## EXERCISE OBJECTIVE
In the entries below, begin at the line that has "Horizon en 2015 et élue", stop after the line that has "وتقدير لشخصكم الكريم", and output those lines exactly with no pictures.

━━━━━ THE DATA

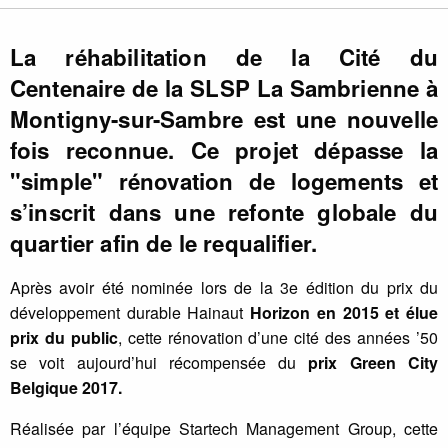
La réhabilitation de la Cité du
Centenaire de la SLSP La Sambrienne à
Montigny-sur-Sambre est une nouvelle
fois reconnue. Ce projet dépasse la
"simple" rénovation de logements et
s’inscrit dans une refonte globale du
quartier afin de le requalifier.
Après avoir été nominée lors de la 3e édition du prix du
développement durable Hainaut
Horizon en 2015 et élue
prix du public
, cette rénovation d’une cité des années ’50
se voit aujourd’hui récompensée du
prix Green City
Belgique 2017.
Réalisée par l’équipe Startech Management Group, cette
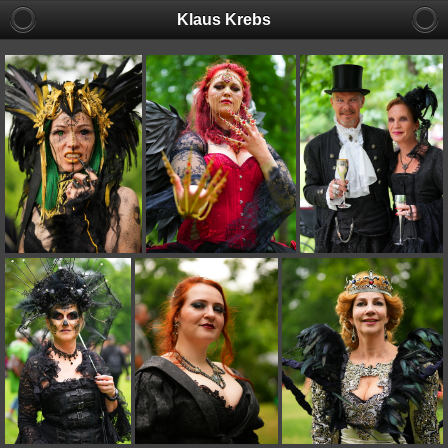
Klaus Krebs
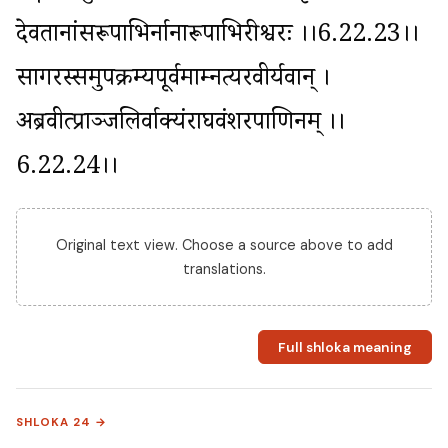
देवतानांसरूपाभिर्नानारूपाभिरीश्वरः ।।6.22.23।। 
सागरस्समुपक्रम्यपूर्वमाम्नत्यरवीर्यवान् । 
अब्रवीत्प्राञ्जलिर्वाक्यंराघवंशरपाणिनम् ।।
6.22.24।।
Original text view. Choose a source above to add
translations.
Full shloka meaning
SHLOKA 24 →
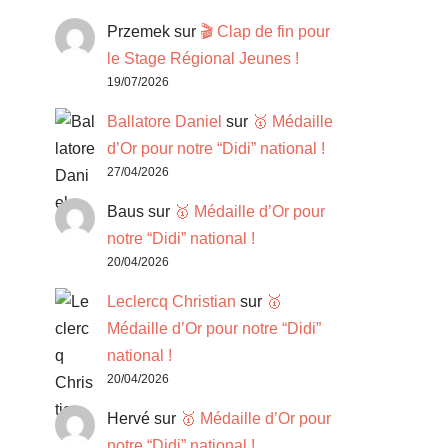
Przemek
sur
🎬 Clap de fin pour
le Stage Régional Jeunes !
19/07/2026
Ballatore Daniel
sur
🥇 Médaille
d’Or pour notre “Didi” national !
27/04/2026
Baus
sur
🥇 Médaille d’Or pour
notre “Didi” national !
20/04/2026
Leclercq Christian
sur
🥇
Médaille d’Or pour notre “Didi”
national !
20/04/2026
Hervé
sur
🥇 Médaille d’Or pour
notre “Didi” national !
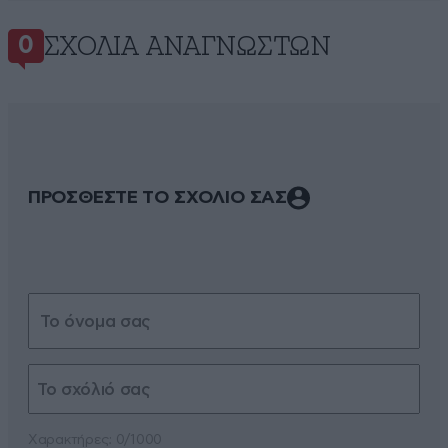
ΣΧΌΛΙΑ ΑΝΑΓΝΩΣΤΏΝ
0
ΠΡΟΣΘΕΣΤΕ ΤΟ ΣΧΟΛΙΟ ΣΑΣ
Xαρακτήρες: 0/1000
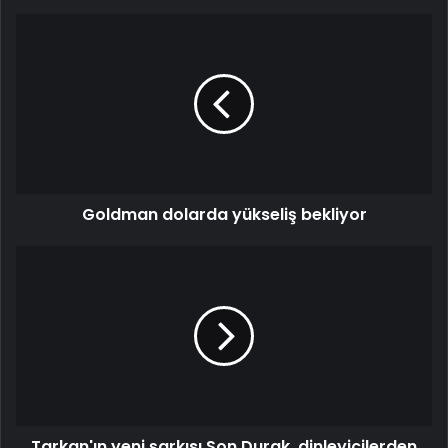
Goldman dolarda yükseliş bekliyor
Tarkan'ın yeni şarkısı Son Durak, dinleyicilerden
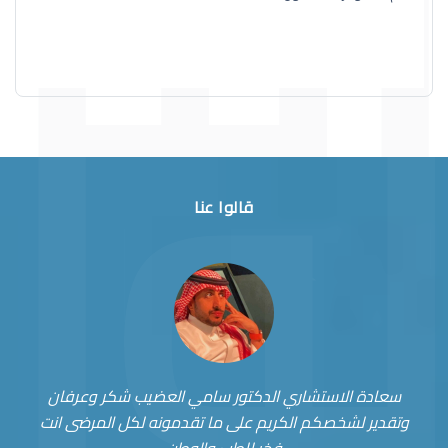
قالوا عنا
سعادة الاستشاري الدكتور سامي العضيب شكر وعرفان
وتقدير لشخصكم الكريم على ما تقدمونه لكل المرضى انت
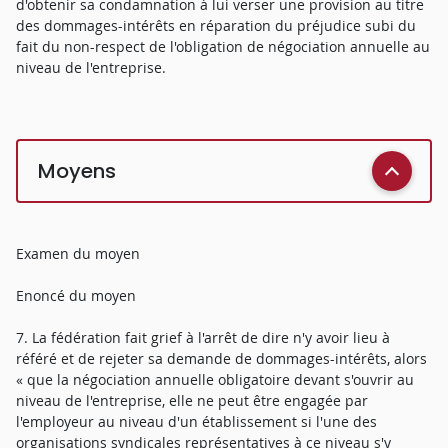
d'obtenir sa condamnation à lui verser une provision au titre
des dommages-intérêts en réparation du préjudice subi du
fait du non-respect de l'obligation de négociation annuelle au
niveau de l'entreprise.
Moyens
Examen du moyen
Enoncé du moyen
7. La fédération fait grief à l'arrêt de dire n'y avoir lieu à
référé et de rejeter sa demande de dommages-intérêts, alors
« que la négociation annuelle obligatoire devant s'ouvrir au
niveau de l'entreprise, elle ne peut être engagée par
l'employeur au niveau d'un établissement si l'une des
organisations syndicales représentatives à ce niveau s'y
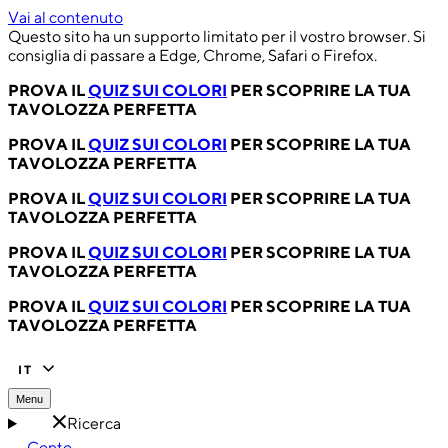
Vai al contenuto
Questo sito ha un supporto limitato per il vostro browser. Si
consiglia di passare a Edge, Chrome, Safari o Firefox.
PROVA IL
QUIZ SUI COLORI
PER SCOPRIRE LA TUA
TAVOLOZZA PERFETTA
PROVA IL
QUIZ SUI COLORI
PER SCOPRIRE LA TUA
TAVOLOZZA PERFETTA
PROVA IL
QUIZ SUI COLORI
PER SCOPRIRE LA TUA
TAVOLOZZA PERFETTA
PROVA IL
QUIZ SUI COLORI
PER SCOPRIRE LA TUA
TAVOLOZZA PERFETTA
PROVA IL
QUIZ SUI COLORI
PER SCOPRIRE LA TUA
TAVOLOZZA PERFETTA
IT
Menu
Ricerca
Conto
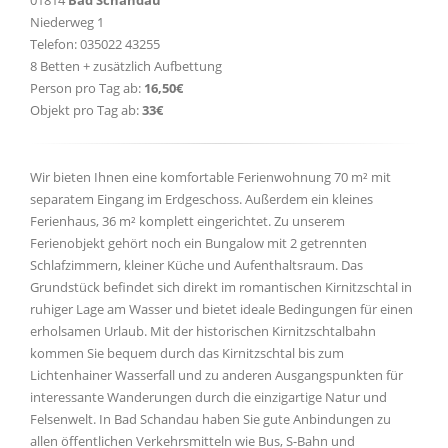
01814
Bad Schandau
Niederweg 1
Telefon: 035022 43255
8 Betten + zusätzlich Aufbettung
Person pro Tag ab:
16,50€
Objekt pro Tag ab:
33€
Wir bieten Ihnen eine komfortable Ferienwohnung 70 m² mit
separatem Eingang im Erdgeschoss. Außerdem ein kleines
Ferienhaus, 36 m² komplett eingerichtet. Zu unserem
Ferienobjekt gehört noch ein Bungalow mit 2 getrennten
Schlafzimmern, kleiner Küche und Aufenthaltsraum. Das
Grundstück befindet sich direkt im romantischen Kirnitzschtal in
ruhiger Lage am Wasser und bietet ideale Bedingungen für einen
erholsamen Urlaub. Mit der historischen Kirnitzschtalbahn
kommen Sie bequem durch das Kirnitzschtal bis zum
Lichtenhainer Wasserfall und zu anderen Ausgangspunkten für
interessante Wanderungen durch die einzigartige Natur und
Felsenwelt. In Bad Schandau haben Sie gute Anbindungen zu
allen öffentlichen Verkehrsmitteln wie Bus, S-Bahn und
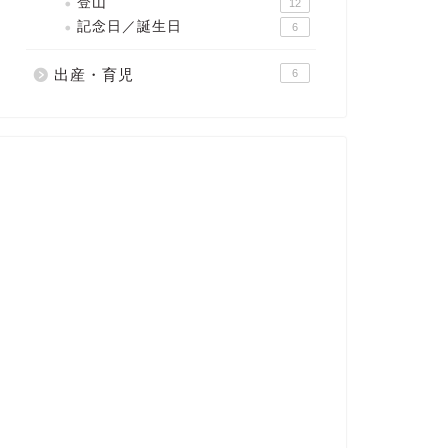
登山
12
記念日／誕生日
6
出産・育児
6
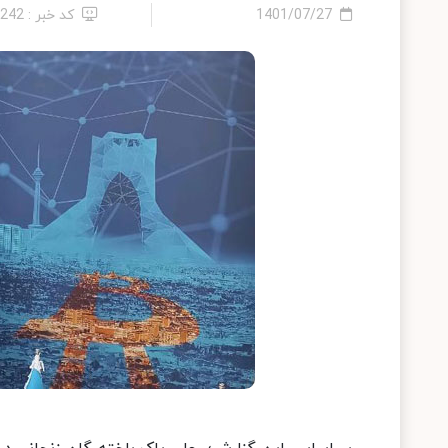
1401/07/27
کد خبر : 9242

━━━━━━━━━━
━━━━━ THE DATA

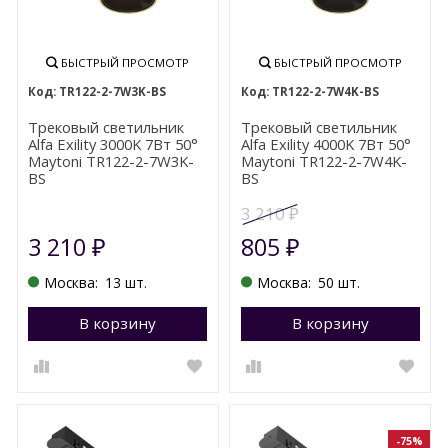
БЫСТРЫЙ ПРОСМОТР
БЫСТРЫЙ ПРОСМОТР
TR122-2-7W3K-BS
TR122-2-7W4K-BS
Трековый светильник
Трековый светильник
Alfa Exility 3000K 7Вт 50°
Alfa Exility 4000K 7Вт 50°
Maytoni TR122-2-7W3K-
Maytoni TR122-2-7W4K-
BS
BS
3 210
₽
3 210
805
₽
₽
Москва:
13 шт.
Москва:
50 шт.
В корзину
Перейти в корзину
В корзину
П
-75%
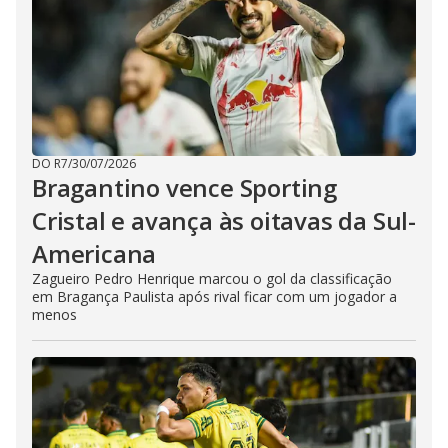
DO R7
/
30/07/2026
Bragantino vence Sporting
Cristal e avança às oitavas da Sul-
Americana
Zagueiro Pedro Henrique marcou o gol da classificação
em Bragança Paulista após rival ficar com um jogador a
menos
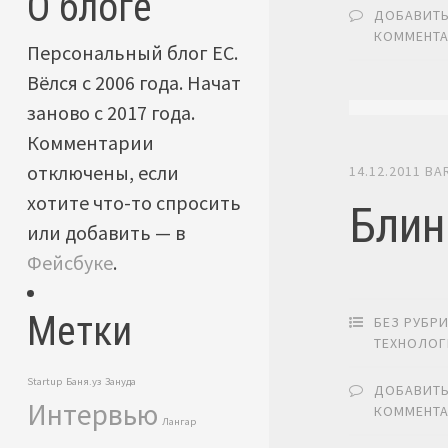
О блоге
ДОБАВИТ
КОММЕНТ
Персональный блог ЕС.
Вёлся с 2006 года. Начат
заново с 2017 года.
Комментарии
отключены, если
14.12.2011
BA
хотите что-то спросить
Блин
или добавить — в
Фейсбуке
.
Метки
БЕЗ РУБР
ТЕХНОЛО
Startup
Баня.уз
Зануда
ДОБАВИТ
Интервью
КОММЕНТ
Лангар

━━━━━━━━━━

## ANSWER TO THE EXERCISE
Horizon en 2015 et élue
prix du public
, cette rénovation d’une cité des années ’50
se voit aujourd’hui récompensée du
prix Green City
Belgique 2017.
Réalisée par l’équipe Startech Management Group, cette
Klaus Krebs
देवतानांसरूपाभिर्नानारूपाभिरीश्वरः ।।6.22.23।। 
सागरस्समुपक्रम्यपूर्वमाम्नत्यरवीर्यवान् । 
अब्रवीत्प्राञ्जलिर्वाक्यंराघवंशरपाणिनम् ।।
6.22.24।।
Original text view. Choose a source above to add
translations.
Full shloka meaning
SHLOKA 24 →
Przemek
sur
🎬 Clap de fin pour
le Stage Régional Jeunes !
19/07/2026
Ballatore Daniel
sur
🥇 Médaille
d’Or pour notre “Didi” national !
27/04/2026
Baus
sur
🥇 Médaille d’Or pour
notre “Didi” national !
20/04/2026
Leclercq Christian
sur
🥇
Médaille d’Or pour notre “Didi”
national !
20/04/2026
Hervé
sur
🥇 Médaille d’Or pour
notre “Didi” national !
ΣΧΌΛΙΑ ΑΝΑΓΝΩΣΤΏΝ
0
ΠΡΟΣΘΕΣΤΕ ΤΟ ΣΧΟΛΙΟ ΣΑΣ
Xαρακτήρες: 0/1000
Goldman dolarda yükseliş bekliyor
Tarkan'ın yeni şarkısı Son Durak, dinleyicilerden
قالوا عنا
سعادة الاستشاري الدكتور سامي العضيب شكر وعرفان
وتقدير لشخصكم الكريم على ما تقدمونه لكل المرضى انت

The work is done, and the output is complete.